▸ OPDRACHT
Schrijf de tekst over de uitspraak van de Hoge Raad over de bankgarantie verder, vanaf waar hij ophoudt.

▸ GEGEVEN TEKST
★ ★ ★ ★ ★

ECLI:NL:HR:2005:AT9060

Hoge Raad

Datum uitspraak
25 november 2005
Publicatiedatum
4 april 2013
Zaaknummer
C04/250HR
Instantie
Hoge Raad
Type
Uitspraak
Rechtsgebied
Civiel recht
Procedures
  • Cassatie
Vindplaatsen
  • Rechtspraak.nl
AI samenvatting door LexboostAutomatisch gegenereerd

Bevel tot medewerking aan verlaging bankgarantie in kort geding na vergaan vaartuig

In deze zaak heeft de Hoge Raad op 25 november 2005 uitspraak gedaan in een cassatieprocedure tussen de vennootschap naar Deens recht, Rohde Nielsen A/S, en verschillende vennootschappen gevestigd te Raamsdonksveer, gezamenlijk aangeduid als De Donge. De zaak betreft een kort geding waarin Rohde Nielsen werd bevolen om mee te werken aan de verlaging van een door De Donge gestelde bankgarantie, nadat het vaartuig Machiavelli, dat onderwerp was van een huurovereenkomst met een koopoptie, was vergaan. De voorzieningenrechter had eerder de vordering van De Donge toegewezen, maar Rohde Nielsen ging in hoger beroep. Het gerechtshof bekrachtigde het vonnis van de voorzieningenrechter, waarna Rohde Nielsen cassatie instelde.

De Hoge Raad overwoog dat het vergaan van de Machiavelli De Donge een voordeel had opgeleverd, omdat zij een verzekeringsuitkering ontving, terwijl Rohde Nielsen haar koopoptie verloor. De Hoge Raad concludeerde dat er geen causaal verband was tussen het voordeel van De Donge en het nadeel van Rohde Nielsen, waardoor Rohde Nielsen geen vorderingsrecht kon ontlenen aan de regels van ongerechtvaardigde verrijking. De Hoge Raad verwierp het beroep van Rohde Nielsen en oordeelde dat de belangenafweging door het hof correct was uitgevoerd. De kosten van het geding in cassatie werden aan Rohde Nielsen opgelegd.

Deze uitspraak benadrukt de noodzaak van een zorgvuldige belangenafweging in kort geding procedures, vooral bij conservatoir beslag en de beoordeling van vorderingen die nog niet in de bodemprocedure zijn vastgesteld.

★ ★ ★ ★ ★

▸ UITTREKSEL GEGEVENS
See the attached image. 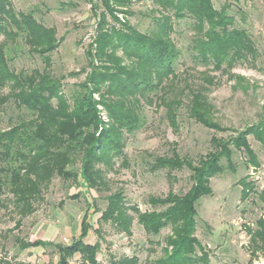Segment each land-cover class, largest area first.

★ ★ ★ ★ ★

▸ ANTWOORD
Uitspraak

25 november 2005
Eerste Kamer
Nr. C04/250HR
RM/JMH
Hoge Raad der Nederlanden
Arrest
in de zaak van:
de vennootschap naar Deens recht ROHDE NIELSEN A/S,
gevestigd te Kopenhagen, Denemarken,
EISERES tot cassatie,
advocaat: mr. M.W. Scheltema,
t e g e n
1. B.V. BEHEERMAATSCHAPPIJ "DE DONGE",
2. MACON CHARTER B.V.,
3. B.V. "SCHEEPSWERF DE DONGE",
alle gevestigd te Raamsdonksveer,
VERWEERSTERS in cassatie,
advocaat: mr. J. Wuisman.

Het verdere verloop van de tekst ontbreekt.